What AHIP Is, and Why It’s the Gold Standard
AHIP is the Medical Library Association’s peer-reviewed credential for health sciences librarians. It signals that you meet nationally recognized competencies in managing clinical information, teaching evidence-based practice, and supporting patient care teams. Employers in hospital systems, academic medical centers, and government agencies frequently list AHIP membership as required or strongly preferred because it verifies your expertise beyond the MLIS.
Breaking Down the Levels
AHIP is structured as a career ladder, not a single exam. The path begins at Provisional and advances through Member, Senior, Distinguished, and Emeritus.
- Provisional Level: For librarians with less than five years of health sciences experience. You need zero initial points, renew annually, and earn eight continuing education points per year, five must come from individual activities.
- Member Level: Requires 50 points earned within the last five years at the time of application. Renewal asks for 50 points every five years.
- Senior Level: 80 points total, with five in leadership or association service. Renewal demands five service points.
- Distinguished Level: 120 points, including ten leadership points (five specifically within MLA). Renewal calls for ten service points, of which five must be MLA-specific.
Points come from a wide portfolio: publishing, presenting, teaching, committee work, and continuing education. The system is portfolio-based, so you submit a record of activities rather than sit for a test.
Application, Fees, and Maintenance
The application fee for MLA members is $275. Non-members pay $550. Once approved, you remain certified for five years. During each cycle you must earn the required renewal points, typically 50 for most levels, and submit documentation. The 2026 rules simplified documentation, expanded accepted educational pathways, and scaled point requirements to make the credential more accessible without diluting rigor.

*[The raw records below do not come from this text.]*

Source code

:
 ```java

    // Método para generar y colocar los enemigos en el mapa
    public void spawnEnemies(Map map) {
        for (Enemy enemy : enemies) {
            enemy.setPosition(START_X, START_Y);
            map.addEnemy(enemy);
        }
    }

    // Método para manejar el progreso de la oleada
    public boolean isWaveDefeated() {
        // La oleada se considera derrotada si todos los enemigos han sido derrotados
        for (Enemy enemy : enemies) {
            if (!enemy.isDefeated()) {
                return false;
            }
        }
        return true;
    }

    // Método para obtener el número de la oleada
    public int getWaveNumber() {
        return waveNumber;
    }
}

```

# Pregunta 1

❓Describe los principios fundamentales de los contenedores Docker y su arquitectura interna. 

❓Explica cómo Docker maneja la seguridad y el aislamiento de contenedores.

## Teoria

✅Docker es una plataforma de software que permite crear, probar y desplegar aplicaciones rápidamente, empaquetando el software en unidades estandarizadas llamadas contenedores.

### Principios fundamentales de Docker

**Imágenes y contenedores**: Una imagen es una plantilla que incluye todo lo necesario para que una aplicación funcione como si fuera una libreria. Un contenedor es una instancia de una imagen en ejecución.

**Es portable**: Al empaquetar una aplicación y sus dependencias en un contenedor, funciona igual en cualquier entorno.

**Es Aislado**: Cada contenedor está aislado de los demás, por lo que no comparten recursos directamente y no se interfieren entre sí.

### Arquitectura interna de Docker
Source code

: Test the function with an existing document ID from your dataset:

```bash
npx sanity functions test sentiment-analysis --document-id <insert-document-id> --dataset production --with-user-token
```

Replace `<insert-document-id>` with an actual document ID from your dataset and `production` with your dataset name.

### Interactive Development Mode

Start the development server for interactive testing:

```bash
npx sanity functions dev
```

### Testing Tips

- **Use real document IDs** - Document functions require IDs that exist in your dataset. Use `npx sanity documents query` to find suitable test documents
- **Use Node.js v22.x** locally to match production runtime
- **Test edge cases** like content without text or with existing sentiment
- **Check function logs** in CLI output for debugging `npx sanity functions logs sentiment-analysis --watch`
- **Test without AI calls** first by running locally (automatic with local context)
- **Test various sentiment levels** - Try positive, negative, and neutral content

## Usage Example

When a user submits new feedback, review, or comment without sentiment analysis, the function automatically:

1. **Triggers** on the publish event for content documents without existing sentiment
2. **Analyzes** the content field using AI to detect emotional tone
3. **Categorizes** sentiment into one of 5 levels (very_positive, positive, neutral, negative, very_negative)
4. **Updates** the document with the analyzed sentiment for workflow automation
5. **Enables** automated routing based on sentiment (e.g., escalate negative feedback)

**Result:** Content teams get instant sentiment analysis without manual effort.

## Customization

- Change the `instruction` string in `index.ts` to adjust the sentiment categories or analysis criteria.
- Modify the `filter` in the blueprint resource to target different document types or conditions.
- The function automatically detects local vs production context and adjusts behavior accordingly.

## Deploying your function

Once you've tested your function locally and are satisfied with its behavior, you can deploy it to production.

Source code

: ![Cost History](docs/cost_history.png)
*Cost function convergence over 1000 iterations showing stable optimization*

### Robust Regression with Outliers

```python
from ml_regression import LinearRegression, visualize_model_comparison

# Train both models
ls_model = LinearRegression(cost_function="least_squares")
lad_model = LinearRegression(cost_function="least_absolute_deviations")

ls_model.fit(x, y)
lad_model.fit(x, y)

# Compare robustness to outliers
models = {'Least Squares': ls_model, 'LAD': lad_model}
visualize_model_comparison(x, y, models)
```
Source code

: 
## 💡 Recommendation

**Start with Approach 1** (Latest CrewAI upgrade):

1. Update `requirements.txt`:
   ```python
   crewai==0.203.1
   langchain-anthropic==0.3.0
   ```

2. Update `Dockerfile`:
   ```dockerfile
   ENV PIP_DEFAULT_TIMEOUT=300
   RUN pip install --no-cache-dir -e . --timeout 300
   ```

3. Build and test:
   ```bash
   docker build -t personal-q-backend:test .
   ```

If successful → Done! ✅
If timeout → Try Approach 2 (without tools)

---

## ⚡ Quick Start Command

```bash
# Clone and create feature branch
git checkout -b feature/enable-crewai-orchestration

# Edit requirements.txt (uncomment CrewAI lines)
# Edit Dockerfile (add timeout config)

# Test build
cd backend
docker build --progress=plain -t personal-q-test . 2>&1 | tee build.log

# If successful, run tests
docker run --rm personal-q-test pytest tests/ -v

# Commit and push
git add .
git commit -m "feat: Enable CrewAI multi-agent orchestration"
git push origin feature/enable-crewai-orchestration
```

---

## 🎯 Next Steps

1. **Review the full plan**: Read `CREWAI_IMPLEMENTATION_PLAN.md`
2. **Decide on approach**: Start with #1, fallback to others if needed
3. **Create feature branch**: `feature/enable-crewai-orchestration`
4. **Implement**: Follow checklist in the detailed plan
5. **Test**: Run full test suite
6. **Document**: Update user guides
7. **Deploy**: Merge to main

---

Certification Versus Academic Certificate
A common confusion: AHIP is a professional certification, not an academic certificate. An academic certificate (like a health informatics certificate from Texas Woman’s University) is a transcripted program of graduate courses. AHIP is a portable, post-MLIS credential earned through demonstrated practice and service. You can, and many librarians do, hold both. An academic certificate can provide initial knowledge and help you accumulate points, but AHIP verifies your ongoing work in the field.
Getting Started as an MLIS Graduate
If you’re finishing your MLIS and want health librarianship, aim for the Provisional level. Join MLA immediately so your fee is $275 instead of $550. While job hunting, focus on earning the first eight continuing education points per year through webinars, conference attendance, and MLA chapter service. After you land a position, you can build toward Member level (50 points) within a few years. Even a part-time role in a medical library qualifies, and many hospital libraries value the credential enough to cover renewal fees.